- _GOAL OF THE EXERCISE_: Pull out the passage in the Georgie Fame post that runs from "More U.K. 60's" up to and including "Whole Year Baby)", copying it word for word.

Thursday, February 19, 2009

More U.K. 60's Ska R&B Sounds

GEORGIE FAME (& THE BLUE FLAMES)- Rhythm & Blue Beat E.P. U.K. Columbia SEG 8334 1964 (Madness/Tom Hark Goes Blue Beat/Humpty Dumpty/One Whole Year Baby)

For those not in the know Georgie Fame is an British r&b name steeped in ska/Blue Beat. His solo debut came in the form of two ska flavored instrumental 45's as The Blue Flames in 1963 on the small R&B label. He had spent a considerable amount of time at London's Roaring Twenties club where DJ Count Suckle turned him on to a host of Jamaican ska/Blue beat records. These nocturnal visits to Britain's premier ska club no doubt played a part in the track selection of the "Rhythm & Blue Beat" EP. Fame would continue his ska trek after the EP and cover Eric Morris "Humpty Dumpty" on his debut (live) LP "Rhythm & Blues At The Flamingo", go on to hold the honor of playing organ on Prince Buster's 1964 single "Wash Your Troubles Away (aka Wash Wash)" and cover Lord Kitchener's rude "Dr. Kitch" on his 1966 LP "Sweet Things".

- _DATA SUPPLIED_:
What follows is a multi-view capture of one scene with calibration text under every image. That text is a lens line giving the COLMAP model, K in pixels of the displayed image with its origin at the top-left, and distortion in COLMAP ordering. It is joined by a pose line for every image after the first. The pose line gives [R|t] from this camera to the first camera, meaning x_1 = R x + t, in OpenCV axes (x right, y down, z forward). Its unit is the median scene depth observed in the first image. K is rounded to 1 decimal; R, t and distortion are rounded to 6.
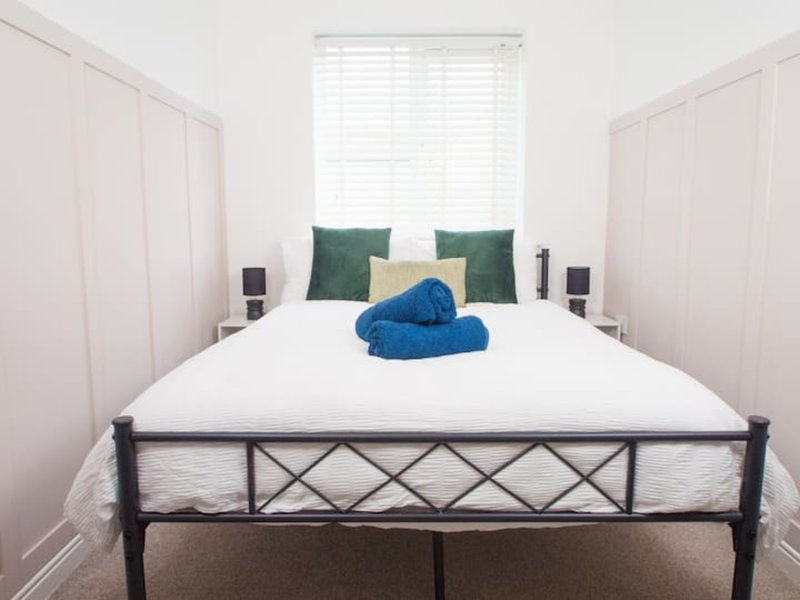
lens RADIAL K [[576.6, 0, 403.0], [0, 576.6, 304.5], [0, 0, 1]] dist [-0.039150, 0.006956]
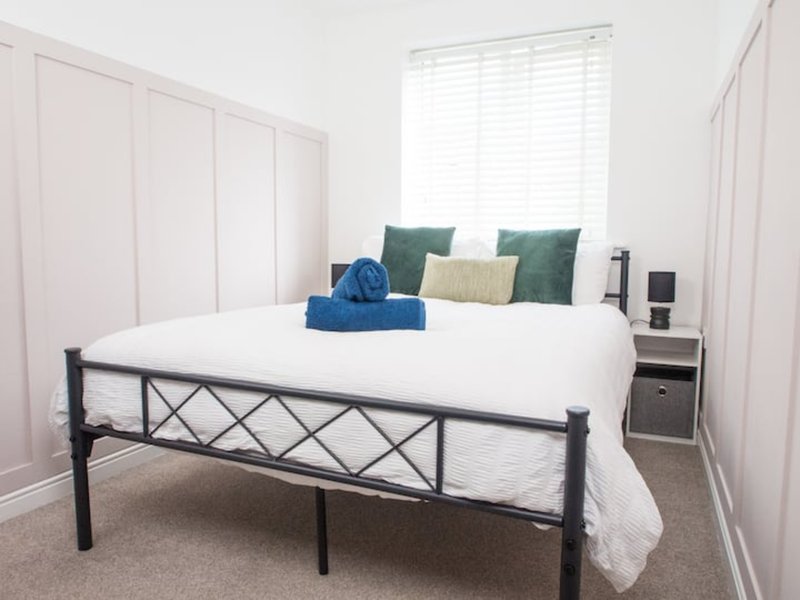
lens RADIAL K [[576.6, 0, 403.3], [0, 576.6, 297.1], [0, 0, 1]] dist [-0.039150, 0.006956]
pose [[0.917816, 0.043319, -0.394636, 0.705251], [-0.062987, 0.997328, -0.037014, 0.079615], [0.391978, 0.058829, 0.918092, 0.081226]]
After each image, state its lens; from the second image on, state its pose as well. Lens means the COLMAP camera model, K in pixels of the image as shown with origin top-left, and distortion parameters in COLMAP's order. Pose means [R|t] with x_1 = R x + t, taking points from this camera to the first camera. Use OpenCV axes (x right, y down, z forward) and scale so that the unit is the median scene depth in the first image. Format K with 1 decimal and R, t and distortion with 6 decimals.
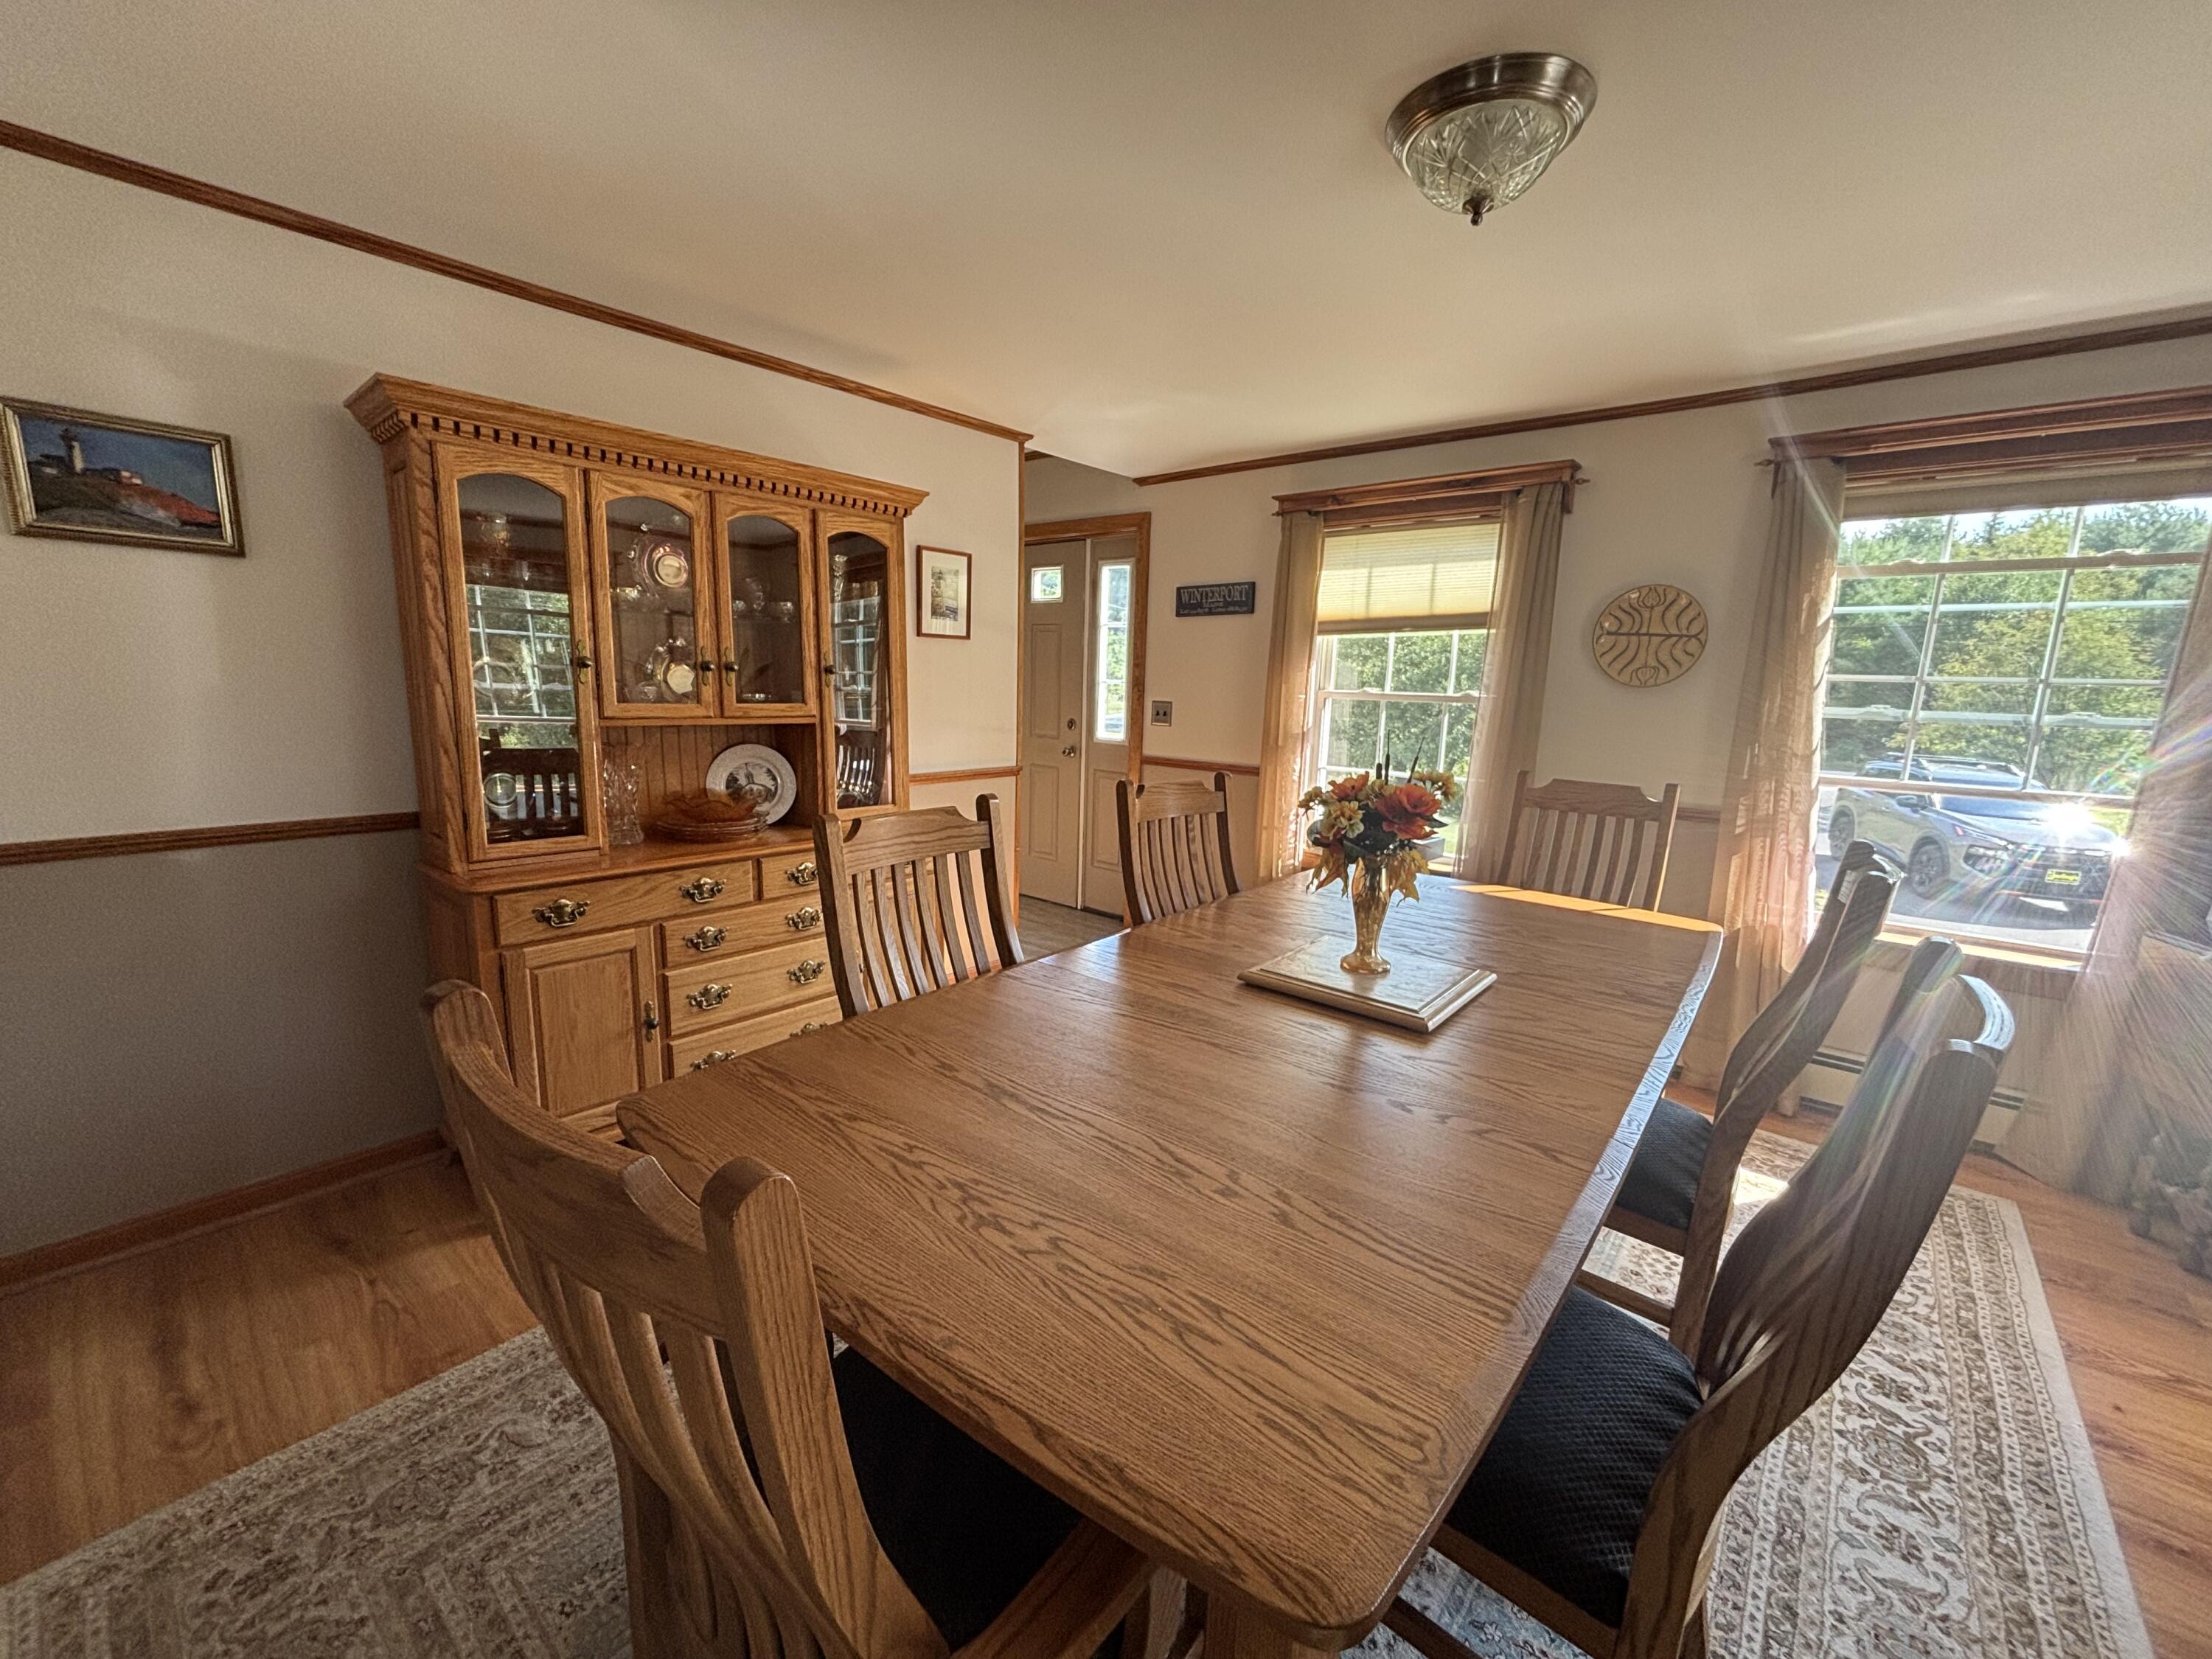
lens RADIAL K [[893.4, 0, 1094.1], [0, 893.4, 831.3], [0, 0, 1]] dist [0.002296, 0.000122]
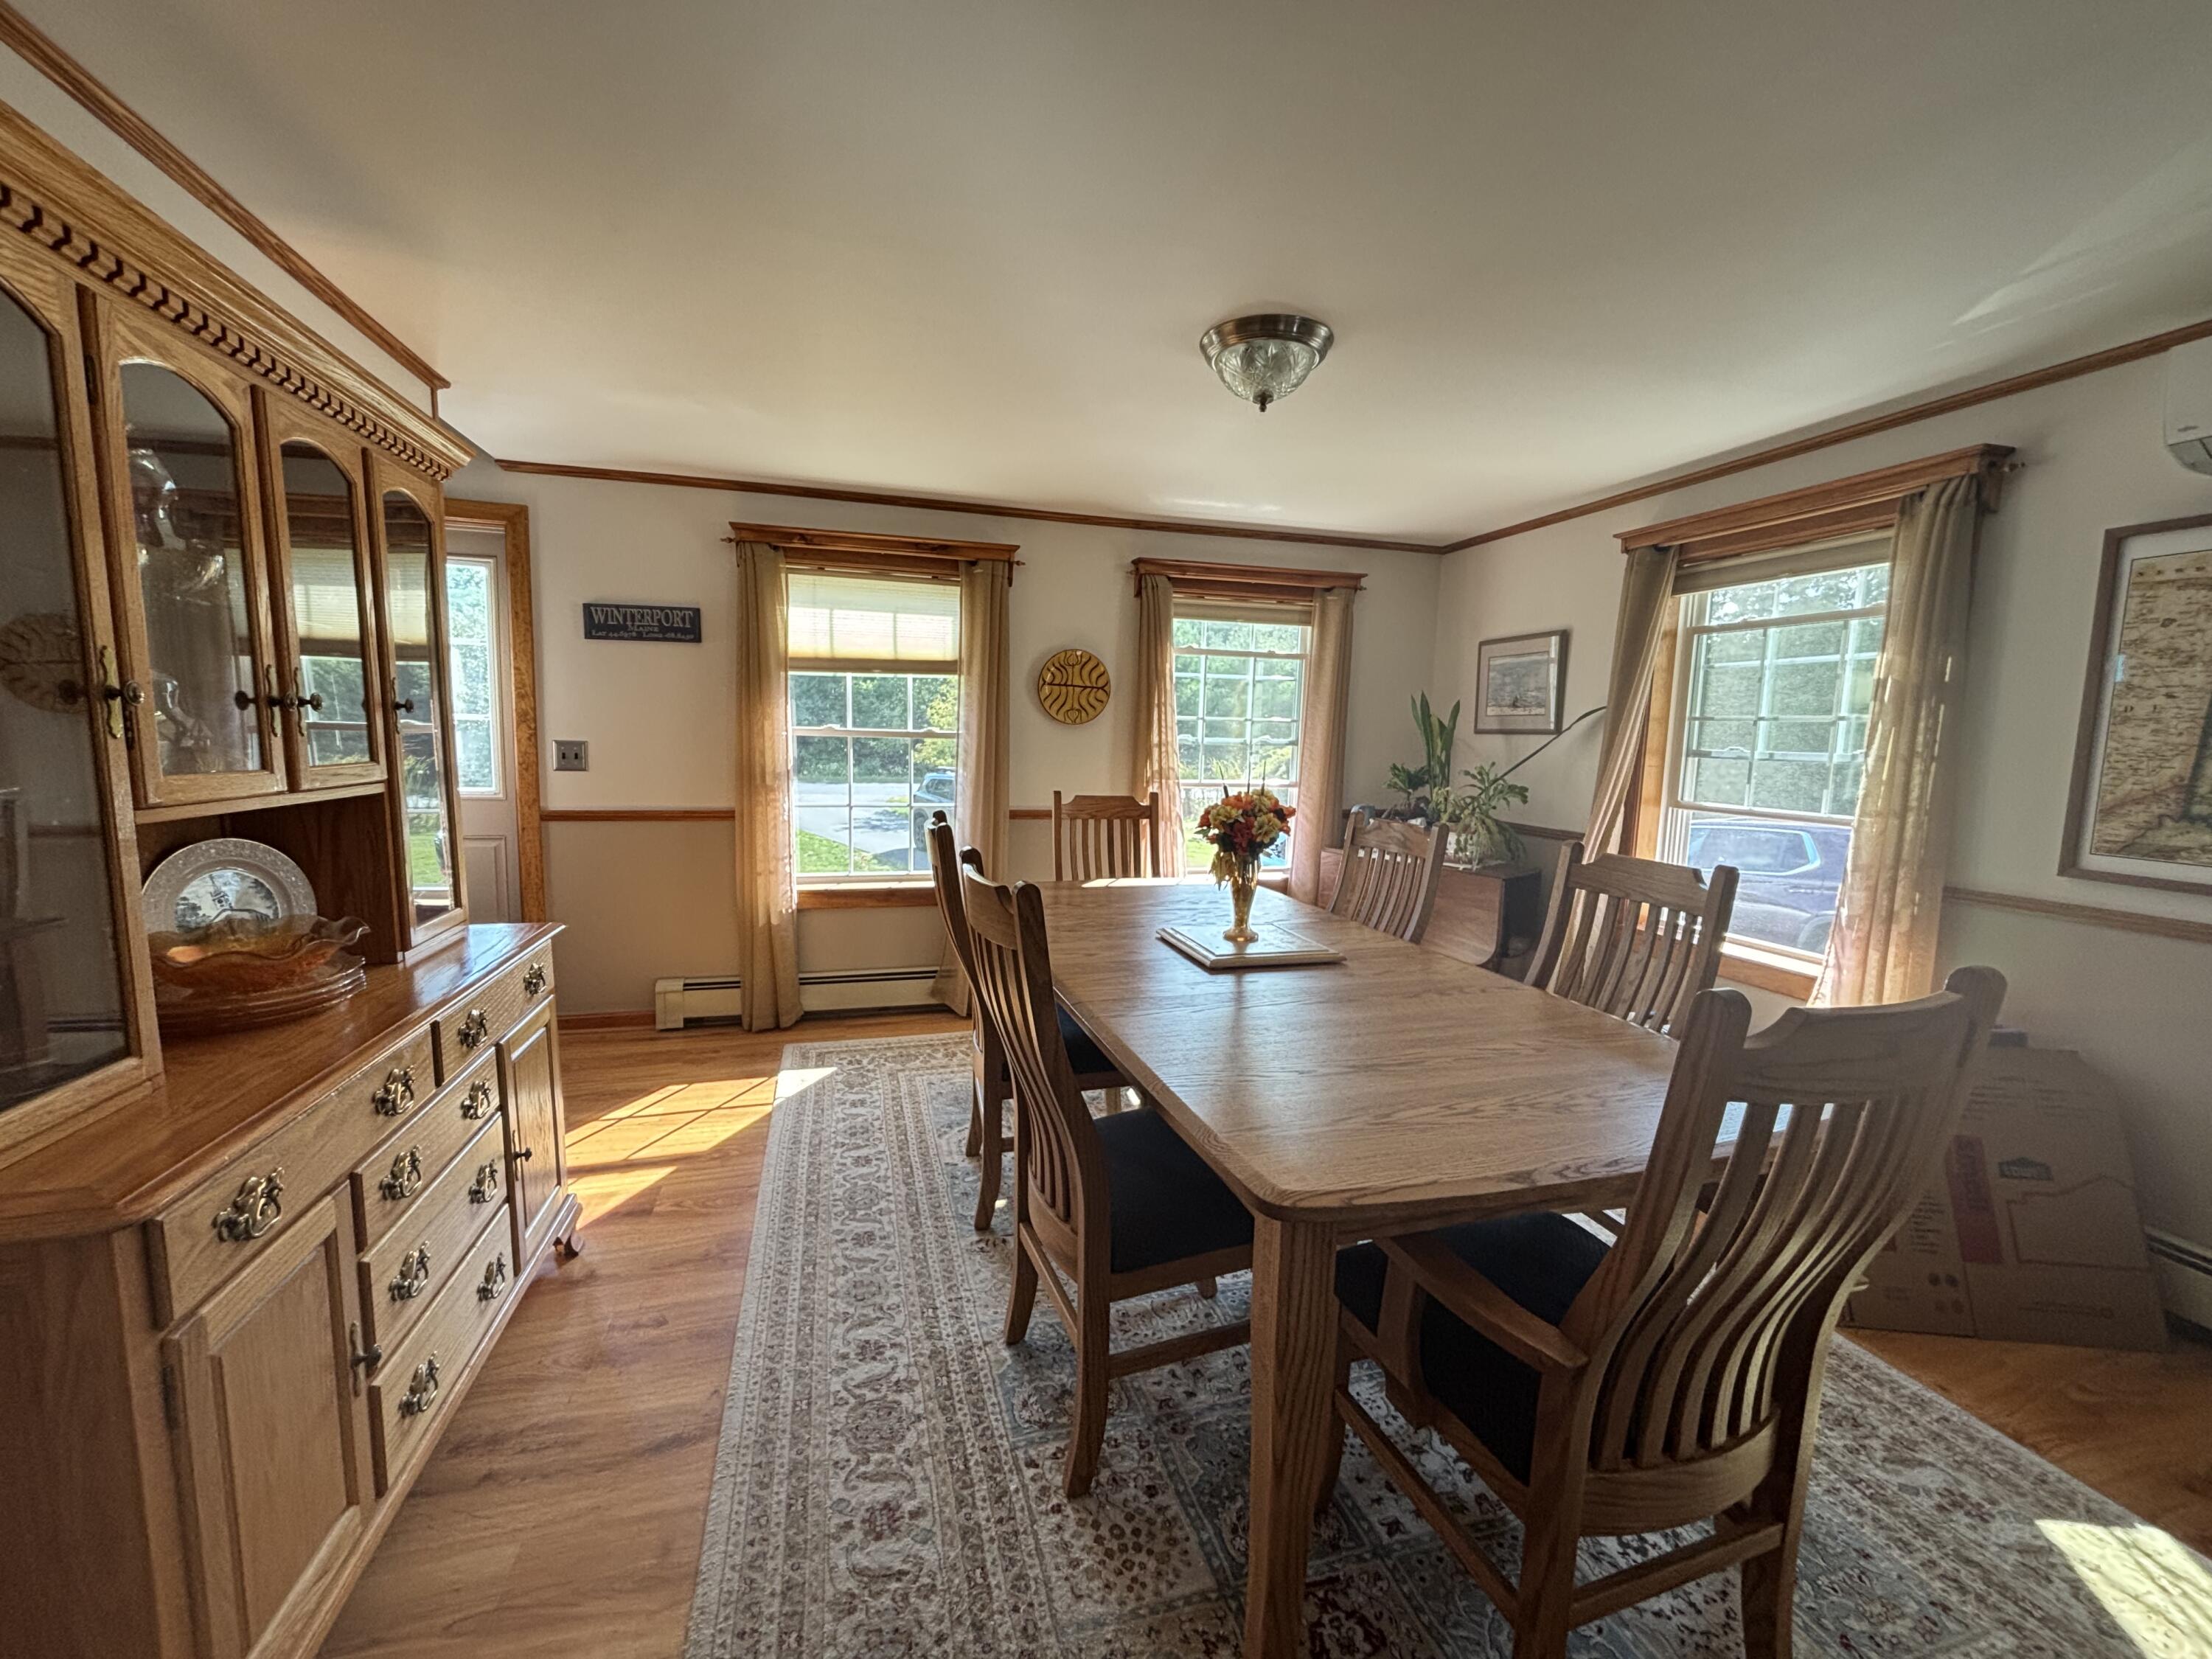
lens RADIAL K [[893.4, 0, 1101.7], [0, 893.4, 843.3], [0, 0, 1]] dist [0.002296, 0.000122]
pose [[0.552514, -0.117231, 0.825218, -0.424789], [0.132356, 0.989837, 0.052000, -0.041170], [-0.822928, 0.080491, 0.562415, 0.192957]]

- _RESULT FOR THIS TASK_:
More U.K. 60's Ska R&B Sounds

GEORGIE FAME (& THE BLUE FLAMES)- Rhythm & Blue Beat E.P. U.K. Columbia SEG 8334 1964 (Madness/Tom Hark Goes Blue Beat/Humpty Dumpty/One Whole Year Baby)